Examples of early Native American dice discovered at sites in the United States Robert Madden

A new Colorado State University study reveals that the earliest known dice in human history were made and used by Native American hunter-gatherers on the western Great Plains more than 12,000 years ago. This was at the end of the last Ice Age and long before the earliest known dice from Bronze Age societies in the Old World.

According to research published by Colorado State University archaeologist and PhD student Robert J. Madden in American Antiquity, dice, games of chance and gambling have been a persistent feature of Native American culture for at least the last 12,000 years. Artefacts found at Late Pleistocene Folsom-period archaeological sites in Wyoming, Colorado and New Mexico predate the earliest known Old-World dice by more than 6,000 years.

“Historians have traditionally treated dice and probability as Old-World innovations,” Madden said in a statement. “What the archaeological record shows is that ancient Native American groups were deliberately making objects designed to produce random outcomes and using those outcomes in structured games thousands of years earlier than previously recognised.” By employing more recent historical analysis and developing a checklist of physical features previously identified as dice, he reclassified older artefacts that had been misidentified or overlooked.

Madden tells The Art Newspaper that, according to his research, Native Americans have been making dice (two-sided versions, called “binary lots” with dual outcomes) and using them in games of chance and for gambling “from the end of the last Ice Age, through colonialism, and continuing to the present day”.This places Native Americans, he says, at the “forefront of the invention of these objects and practices, predating the first dice and games of chance in Europe by more than 6,000 years”.

Examples of early Native American dice discovered at more than 50 archaeological sites in the United States Robert Madden

More importantly, Madden says, because historians of science and mathematics view the invention of dice as some of the earliest evidence of human engagement with concepts of chance and randomness, “these findings indicate that ancient Native Americans were early movers in humanity’s exploration and understanding of probability and the probabilistic nature of the universe”.

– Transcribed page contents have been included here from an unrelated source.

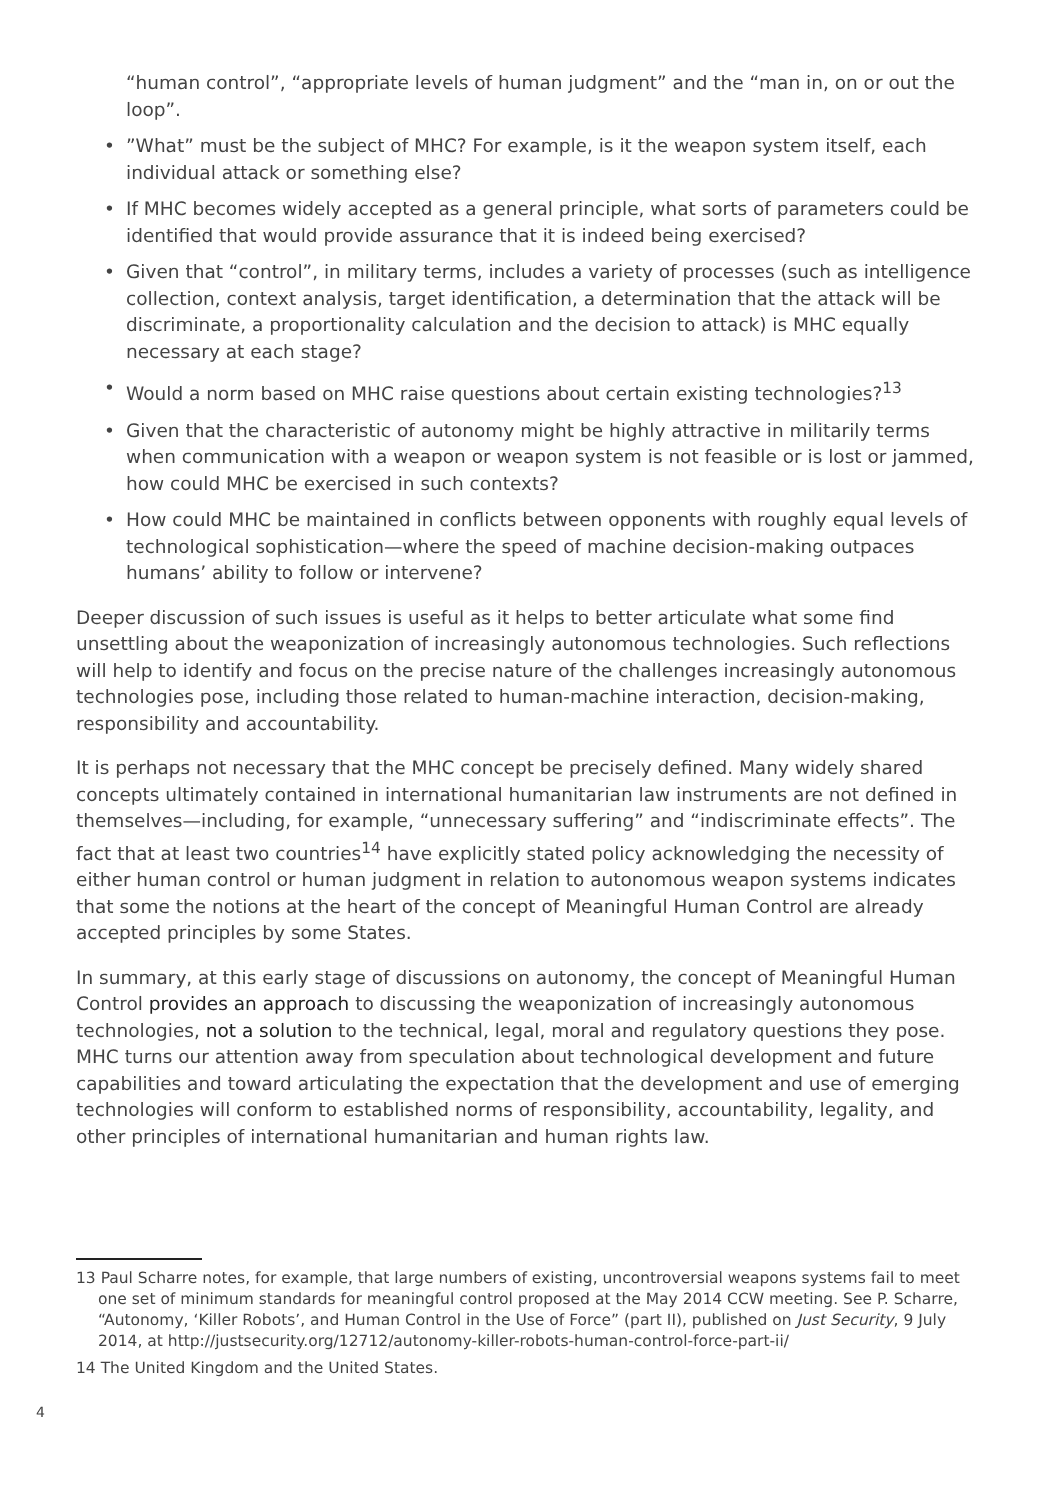“human control”, “appropriate levels of human judgment” and the “man in, on or out the loop”.
•”What” must be the subject of MHC? For example, is it the weapon system itself, each individual attack or something else?
• If MHC becomes widely accepted as a general principle, what sorts of parameters could be identified that would provide assurance that it is indeed being exercised?
• Given that “control”, in military terms, includes a variety of processes (such as intelligence collection, context analysis, target identification, a determination that the attack will be discriminate, a proportionality calculation and the decision to attack) is MHC equally necessary at each stage?
• Would a norm based on MHC raise questions about certain existing technologies?<sup>13</sup>
• Given that the characteristic of autonomy might be highly attractive in militarily terms when communication with a weapon or weapon system is not feasible or is lost or jammed, how could MHC be exercised in such contexts?
• How could MHC be maintained in conflicts between opponents with roughly equal levels of technological sophistication—where the speed of machine decision-making outpaces humans’ ability to follow or intervene?
Deeper discussion of such issues is useful as it helps to better articulate what some find unsettling about the weaponization of increasingly autonomous technologies. Such reflections will help to identify and focus on the precise nature of the challenges increasingly autonomous technologies pose, including those related to human-machine interaction, decision-making, responsibility and accountability.
It is perhaps not necessary that the MHC concept be precisely defined. Many widely shared concepts ultimately contained in international humanitarian law instruments are not defined in themselves—including, for example, “unnecessary suffering” and “indiscriminate effects”. The fact that at least two countries<sup>14</sup> have explicitly stated policy acknowledging the necessity of either human control or human judgment in relation to autonomous weapon systems indicates that some the notions at the heart of the concept of Meaningful Human Control are already accepted principles by some States.
In summary, at this early stage of discussions on autonomy, the concept of Meaningful Human Control provides an approach to discussing the weaponization of increasingly autonomous technologies, not a solution to the technical, legal, moral and regulatory questions they pose. MHC turns our attention away from speculation about technological development and future capabilities and toward articulating the expectation that the development and use of emerging technologies will conform to established norms of responsibility, accountability, legality, and other principles of international humanitarian and human rights law.
13 Paul Scharre notes, for example, that large numbers of existing, uncontroversial weapons systems fail to meet one set of minimum standards for meaningful control proposed at the May 2014 CCW meeting. See P. Scharre, “Autonomy, ‘Killer Robots’, and Human Control in the Use of Force” (part II), published on Just Security, 9 July 2014, at http://justsecurity.org/12712/autonomy-killer-robots-human-control-force-part-ii/
14 The United Kingdom and the United States.
4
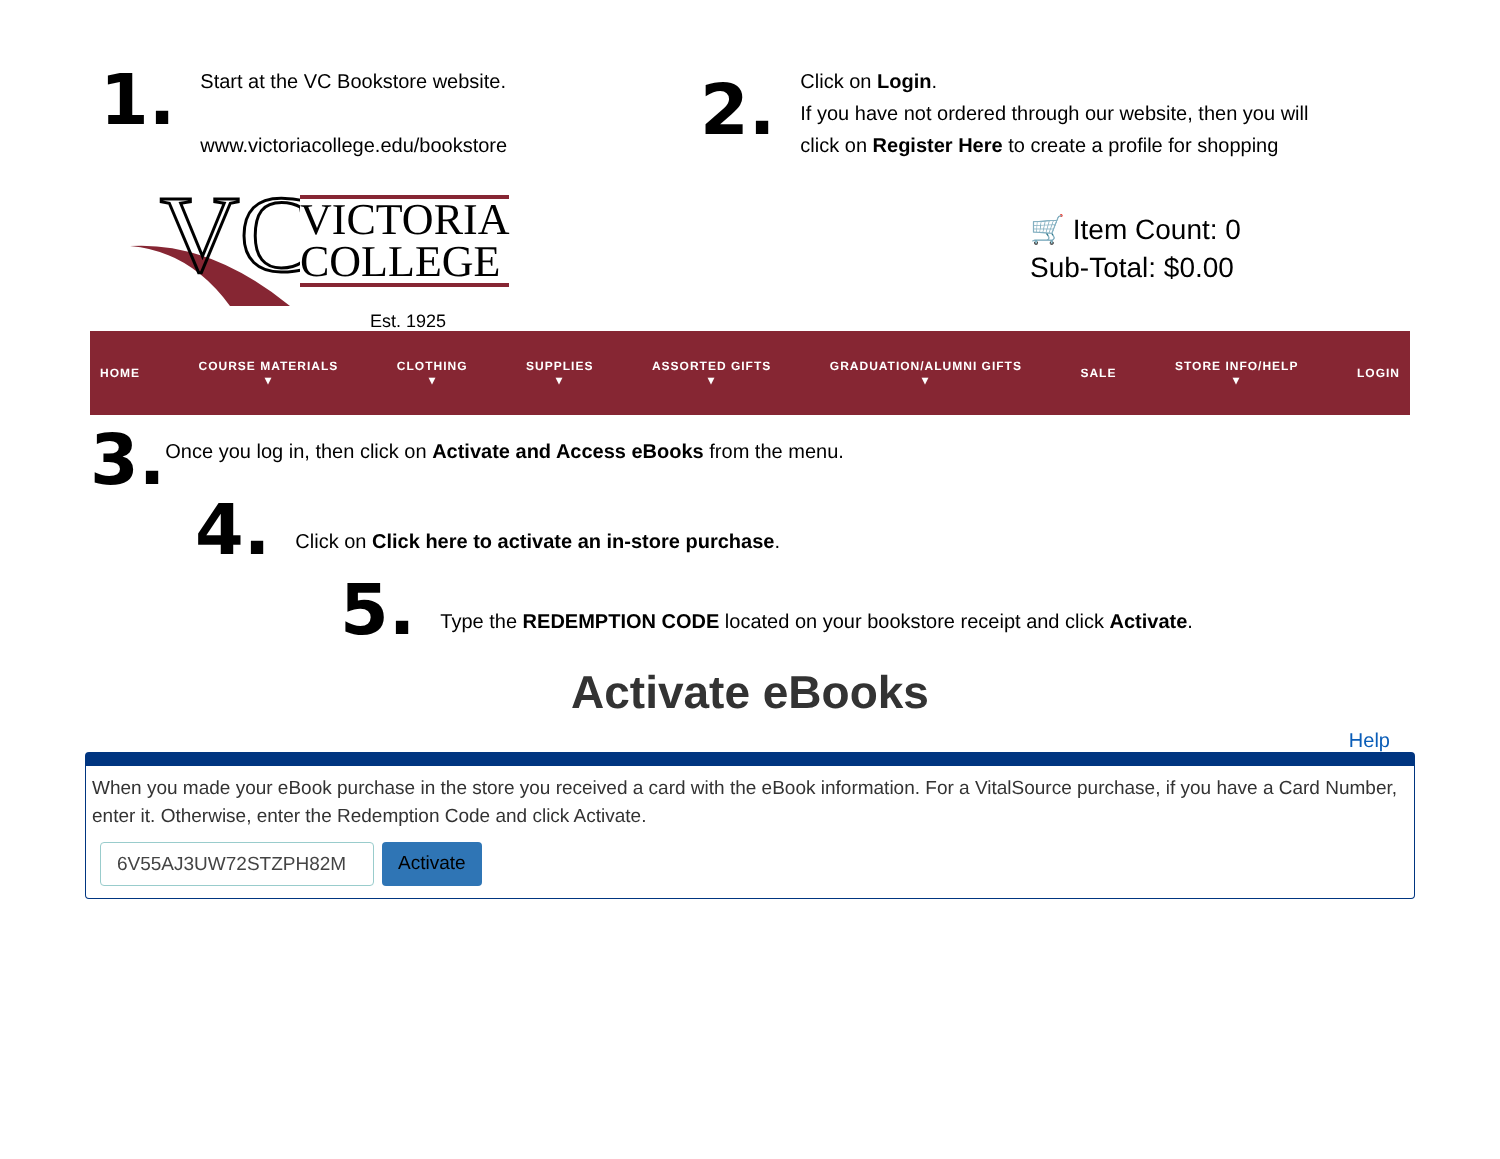1.
Start at the VC Bookstore website.
www.victoriacollege.edu/bookstore
2.
Click on Login.
If you have not ordered through our website, then you will click on Register Here to create a profile for shopping
VC
VICTORIA
COLLEGE
Est. 1925
🛒 Item Count: 0
Sub-Total: $0.00
HOME COURSE MATERIALS
▾ CLOTHING
▾ SUPPLIES
▾ ASSORTED GIFTS
▾ GRADUATION/ALUMNI GIFTS
▾ SALE STORE INFO/HELP
▾ LOGIN
3.
Once you log in, then click on Activate and Access eBooks from the menu.
4.
Click on Click here to activate an in-store purchase.
5.
Type the REDEMPTION CODE located on your bookstore receipt and click Activate.
Activate eBooks
Help
When you made your eBook purchase in the store you received a card with the eBook information. For a VitalSource purchase, if you have a Card Number, enter it. Otherwise, enter the Redemption Code and click Activate.
6V55AJ3UW72STZPH82M Activate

His research also indicates, Madden says, that Native American groups used dice, games of chance and gambling over thousands of years “as a means of social integration allowing disparate groups, who may not have known each other well or even spoken the same language, to come together, interact and exchange on the basis of a shared understanding of the games and gambling”.

Madden’s findings show that Native Americans have been “grappling with and making use of highly complex, non-intuitive ideas—chance, randomness and probability—that are foundational to our modern society since the end of the last Ice Age, and that they harnessed these forces and used them to power a social technology of integration”. This suggests, he says, a level of complexity and intellectual depth “that is surprising for any prehistoric society”.

Madden adds that the dice in his study are, generally speaking, the only decorated “artistic” objects found at the late-Pleistocene, 12,000-year-old sites where he conducted his research. The study identifies 15 dice associated with so-called “Folsom” groups at the Lindenmeier site in northeastern Colorado. While thousands of artifacts have been recovered there, none of them—other than the 15 dice he identified—appears to have any form of artistic marking or decoration.

He adds: “Dice, and their ability to channel and display the natural force of randomness, appear to have triggered some desire in these early groups to mark these objects in a way that identifies them as transcending the purely utilitarian.”